Return the passage of the sideboard design thread starting at "## humanfish (25" and ending at "quicken things up.", copied word for word.

— begin Reading passage —

# Sideboard Design



## humanfish (25 Oct 2006)

Hi all
Some friends of my parents are in the market for a sideboard and have asked my brother and myself to come up with a design. This is my design, i have two configurations to put forward one with more drawers than the other;

http://i4.photobucket.com/albums/y120/b ... eboard.jpg

http://i4.photobucket.com/albums/y120/b ... sFront.jpg

http://i4.photobucket.com/albums/y120/b ... rawers.jpg

http://i4.photobucket.com/albums/y120/b ... dFront.jpg

I have tried to keep it simple looking as well as hopefully quite simple to make because it's big, a 2300 long. There are quite alot of dovetails in the contruction so i was weighing up the idea of buying a woodrat to quicken things up.

One thing i am thinking about is the doors. I don't have the facilities to veneer mdf boards and i would rather not use the iron on veneer lipping on pre-veneered boards. I was thinking of using 20mm thick solid boards but this would need a batten on the back would it not to prevent any cupping or adverse movement. I would rather keep it as clean as possible in the sense of nothing making it look cluttered like a batten on the back.

— end Reading passage —
— begin Data shown —

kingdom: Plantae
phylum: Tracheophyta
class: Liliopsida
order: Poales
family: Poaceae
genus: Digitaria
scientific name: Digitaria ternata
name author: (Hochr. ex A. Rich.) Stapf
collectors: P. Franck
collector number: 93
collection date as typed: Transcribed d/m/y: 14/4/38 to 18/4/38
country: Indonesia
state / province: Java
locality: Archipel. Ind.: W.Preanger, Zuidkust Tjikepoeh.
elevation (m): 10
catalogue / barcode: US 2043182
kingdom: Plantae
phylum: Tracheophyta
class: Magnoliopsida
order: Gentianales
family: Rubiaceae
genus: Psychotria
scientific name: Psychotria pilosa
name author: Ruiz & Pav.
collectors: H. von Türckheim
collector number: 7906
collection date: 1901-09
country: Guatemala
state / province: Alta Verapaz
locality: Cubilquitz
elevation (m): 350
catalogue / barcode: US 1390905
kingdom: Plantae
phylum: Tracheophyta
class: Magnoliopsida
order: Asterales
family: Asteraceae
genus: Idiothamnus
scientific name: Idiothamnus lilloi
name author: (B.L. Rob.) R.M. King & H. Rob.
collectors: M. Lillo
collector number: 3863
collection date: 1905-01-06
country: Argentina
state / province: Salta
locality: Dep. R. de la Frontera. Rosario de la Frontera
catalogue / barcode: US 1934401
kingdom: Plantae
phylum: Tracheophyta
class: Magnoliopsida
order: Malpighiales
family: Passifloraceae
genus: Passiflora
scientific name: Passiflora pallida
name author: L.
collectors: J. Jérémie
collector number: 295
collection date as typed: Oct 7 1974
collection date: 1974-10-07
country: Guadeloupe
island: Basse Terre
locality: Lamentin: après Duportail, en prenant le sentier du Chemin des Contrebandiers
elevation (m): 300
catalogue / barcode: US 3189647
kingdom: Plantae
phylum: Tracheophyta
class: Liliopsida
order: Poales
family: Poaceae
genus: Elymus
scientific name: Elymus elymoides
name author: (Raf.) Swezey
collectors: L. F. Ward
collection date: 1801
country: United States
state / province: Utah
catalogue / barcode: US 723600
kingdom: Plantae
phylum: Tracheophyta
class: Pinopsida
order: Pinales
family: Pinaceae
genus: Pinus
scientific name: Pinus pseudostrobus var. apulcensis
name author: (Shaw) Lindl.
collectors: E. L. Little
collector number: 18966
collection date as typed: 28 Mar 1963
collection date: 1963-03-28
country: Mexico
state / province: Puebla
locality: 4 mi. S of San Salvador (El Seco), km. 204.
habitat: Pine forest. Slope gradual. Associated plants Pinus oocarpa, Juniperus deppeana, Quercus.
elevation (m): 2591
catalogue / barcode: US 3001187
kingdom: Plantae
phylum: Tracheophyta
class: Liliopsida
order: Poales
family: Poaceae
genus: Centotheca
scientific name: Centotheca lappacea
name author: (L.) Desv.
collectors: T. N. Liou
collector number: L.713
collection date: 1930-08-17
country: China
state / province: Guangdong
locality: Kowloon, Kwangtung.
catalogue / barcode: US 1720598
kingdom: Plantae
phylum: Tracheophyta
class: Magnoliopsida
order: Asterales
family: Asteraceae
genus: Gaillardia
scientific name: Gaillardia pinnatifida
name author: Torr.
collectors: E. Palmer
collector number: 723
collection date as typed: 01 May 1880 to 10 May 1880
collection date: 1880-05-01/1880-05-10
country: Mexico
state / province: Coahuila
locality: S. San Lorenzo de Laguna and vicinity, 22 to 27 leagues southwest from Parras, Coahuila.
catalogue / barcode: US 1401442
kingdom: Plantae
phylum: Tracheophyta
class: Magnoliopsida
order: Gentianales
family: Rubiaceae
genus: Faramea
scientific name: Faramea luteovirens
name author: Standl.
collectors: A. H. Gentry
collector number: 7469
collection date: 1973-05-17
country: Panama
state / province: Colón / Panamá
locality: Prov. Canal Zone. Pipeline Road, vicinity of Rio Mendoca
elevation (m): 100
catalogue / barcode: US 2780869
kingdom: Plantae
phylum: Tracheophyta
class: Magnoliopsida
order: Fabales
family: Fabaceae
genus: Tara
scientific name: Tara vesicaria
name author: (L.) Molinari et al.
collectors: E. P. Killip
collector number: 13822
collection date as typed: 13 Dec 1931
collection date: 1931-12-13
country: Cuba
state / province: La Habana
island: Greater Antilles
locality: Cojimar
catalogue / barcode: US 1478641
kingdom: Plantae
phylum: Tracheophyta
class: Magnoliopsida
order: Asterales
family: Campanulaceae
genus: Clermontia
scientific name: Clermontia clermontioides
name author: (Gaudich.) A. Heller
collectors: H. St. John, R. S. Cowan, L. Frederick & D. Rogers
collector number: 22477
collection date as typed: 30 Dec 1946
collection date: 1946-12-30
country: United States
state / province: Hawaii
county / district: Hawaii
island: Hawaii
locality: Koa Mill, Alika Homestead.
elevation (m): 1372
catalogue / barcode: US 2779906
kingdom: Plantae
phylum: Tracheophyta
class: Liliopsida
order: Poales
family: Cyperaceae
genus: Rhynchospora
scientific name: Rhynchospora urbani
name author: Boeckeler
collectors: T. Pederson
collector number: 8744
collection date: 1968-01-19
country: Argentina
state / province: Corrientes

— end Data shown —

■ Response below:
## humanfish (25 Oct 2006)

Hi all
Some friends of my parents are in the market for a sideboard and have asked my brother and myself to come up with a design. This is my design, i have two configurations to put forward one with more drawers than the other;

http://i4.photobucket.com/albums/y120/b ... eboard.jpg

http://i4.photobucket.com/albums/y120/b ... sFront.jpg

http://i4.photobucket.com/albums/y120/b ... rawers.jpg

http://i4.photobucket.com/albums/y120/b ... dFront.jpg

I have tried to keep it simple looking as well as hopefully quite simple to make because it's big, a 2300 long. There are quite alot of dovetails in the contruction so i was weighing up the idea of buying a woodrat to quicken things up.